If momma would just quit saying things like “flaps” and “itchy Mimsy” I’d sure be able to pay closer attention. I’m trying, but momma just keeps saying stuff like that. I envision how awful an itchy Mimsy would be, based not on experience, but the disdain with which momma said it. I felt dirty.

“Wendy Lynn! Look at what I’m showing you and pay attention right now! Do you want to get a disease?”

Oh. My. God. My Mimsy-purse can give me a disease? I’m suddenly riveted on every word momma is saying, despite thoughts of a green, infected sore that gives me a disease on my Mimsy-purse.

(Side note: my mother used disease and pestilence to scare the doo-doo out of me a lot when I was a kid. “Why do you have a peanut-butter sandwich in your bed? Do you want to wake up with roaches in your hair?” It always predicated a wonderful night of sleep, by the way.)

“Sweetie, look at the picture. You have to clean yourself between the flaps.”

I finally pay close attention to the picture momma has. It’s from an old birthing book she pulled off the shelf to show me what a destroyed vagina looks like. There’s hair everywhere. It is patently horrible in every way and I suddenly want absolutely nothing to do with having one.

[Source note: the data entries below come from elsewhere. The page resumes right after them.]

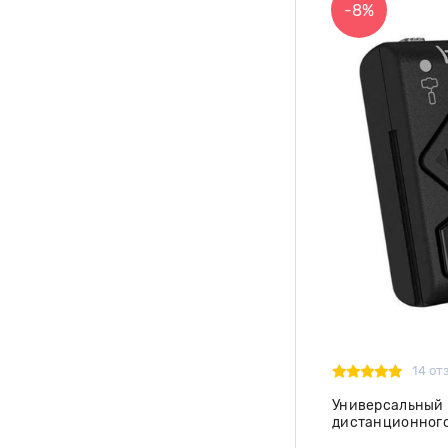
-8%
14 от
Универсальный 
дистанционного
стабилизатором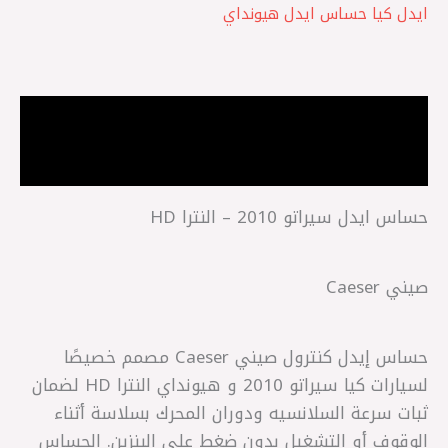
ايدل كيا حساس ايدل هيونداي
الوصف
مراجعات (0)
حساس ايدل سيراتو 2010 – النترا HD
صيني Caeser
حساس إيدل كنترول صيني Caeser مصمم خصيصًا
لسيارات كيا سيراتو 2010 و هيونداي النترا HD لضمان
ثبات سرعة السلانسيه ودوران المحرك بسلاسة أثناء
الوقوف أو التشغيل بدون ضغط على البنزين. الحساس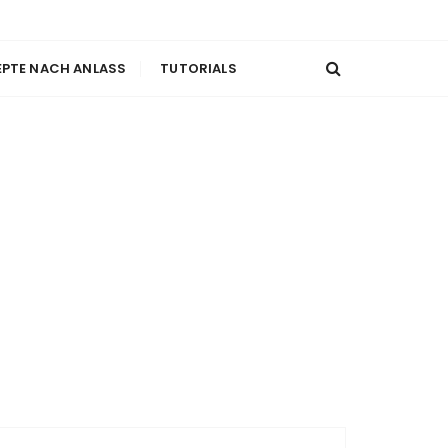
EPTE NACH ANLASS
TUTORIALS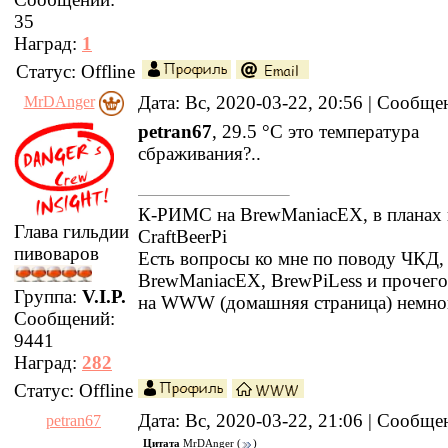
35
Наград:
1
Статус:
Offline
Дата: Вс, 2020-03-22, 20:56 | Сообщ
MrDAnger
petran67
, 29.5 °С это температура
сбраживания?..
К-РИМС на BrewManiacEX, в планах 
Глава гильдии
CraftBeerPi
пивоваров
Есть вопросы ко мне по поводу ЧКД
BrewManiacEX, BrewPiLess и прочег
Группа:
V.I.P.
на WWW (домашняя страница) немно
Сообщений:
9441
Наград:
282
Статус:
Offline
Дата: Вс, 2020-03-22, 21:06 | Сообщ
petran67
Цитата
MrDAnger
(
)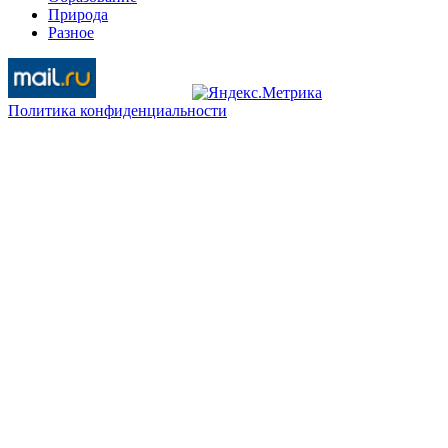
Природа
Разное
Политика конфиденциальности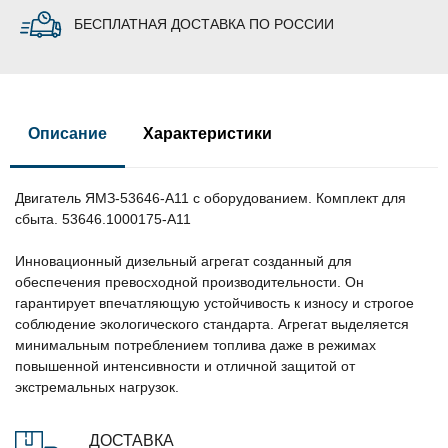
БЕСПЛАТНАЯ ДОСТАВКА ПО РОССИИ
Описание
Характеристики
Двигатель ЯМЗ-53646-A11 с оборудованием. Комплект для
сбыта. 53646.1000175-А11
Инновационный дизельный агрегат созданный для
обеспечения превосходной производительности. Он
гарантирует впечатляющую устойчивость к износу и строгое
соблюдение экологического стандарта. Агрегат выделяется
минимальным потреблением топлива даже в режимах
повышенной интенсивности и отличной защитой от
экстремальных нагрузок.
ДОСТАВКА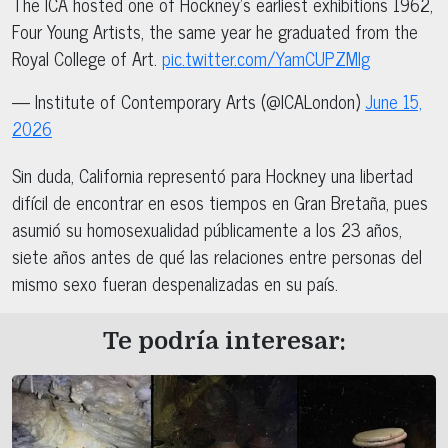
The ICA hosted one of Hockney’s earliest exhibitions 1962,
Four Young Artists, the same year he graduated from the
Royal College of Art.
pic.twitter.com/YamCUPZMlg
— Institute of Contemporary Arts (@ICALondon)
June 15,
2026
Sin duda, California representó para Hockney una libertad
difícil de encontrar en esos tiempos en Gran Bretaña, pues
asumió su homosexualidad públicamente a los 23 años,
siete años antes de qué las relaciones entre personas del
mismo sexo fueran despenalizadas en su país.
Te podría interesar: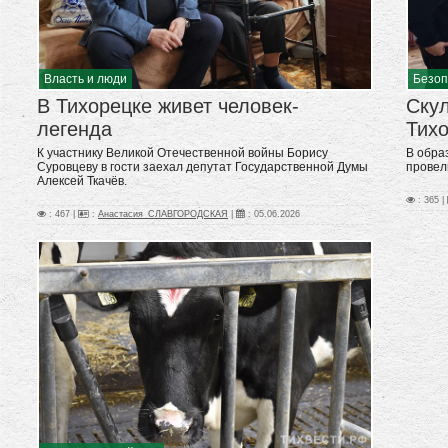
Власть и люди
Безоп
В Тихорецке живет человек-
Скул
легенда
Тихо
К участнику Великой Отечественной войны Борису
В обра
Суровцеву в гости заехал депутат Государственной Думы
провел
Алексей Ткачёв.
: 365 |
: 467 |
:
Анастасия_СЛАВГОРОДСКАЯ
|
:
05.06.2026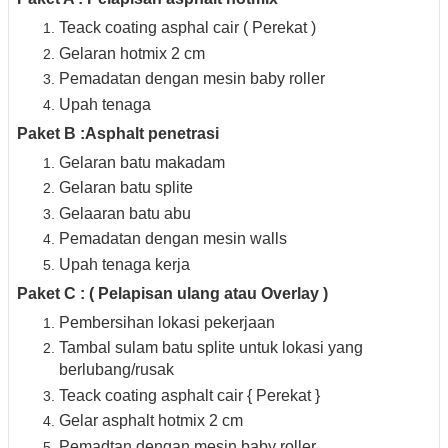
Teack coating asphal cair ( Perekat )
Gelaran hotmix 2 cm
Pemadatan dengan mesin baby roller
Upah tenaga
Paket B :Asphalt penetrasi
Gelaran batu makadam
Gelaran batu splite
Gelaaran batu abu
Pemadatan dengan mesin walls
Upah tenaga kerja
Paket C : ( Pelapisan ulang atau Overlay )
Pembersihan lokasi pekerjaan
Tambal sulam batu splite untuk lokasi yang
berlubang/rusak
Teack coating asphalt cair { Perekat }
Gelar asphalt hotmix 2 cm
Pemadtan dengan mesin baby roller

“Momma, I don’t like that.”

Here’s where momma could have comforted me and told me my Mimsy-purse didn’t have to look like that at all, and I could do whatever I wanted with it when I got old enough to care for it properly.

That did not happen. In her defense, she was 24-years-old and had no idea what she was doing, like most first-time young mothers.

“Well, you better get used to it because you’ll have one for the rest of your life. Now clean yourself good so you don’t get an itchy Mimsy.”

And that was the end of the discussion.

It was also the beginning of more questions than my six-year-old self could deal with that day, so I took my blanket to the couch and pondered the reason why the Lady Elaine puppet on Mr. Rogers’ had such awful skin.

She probably got a disease from not washing her Mimsy-purse.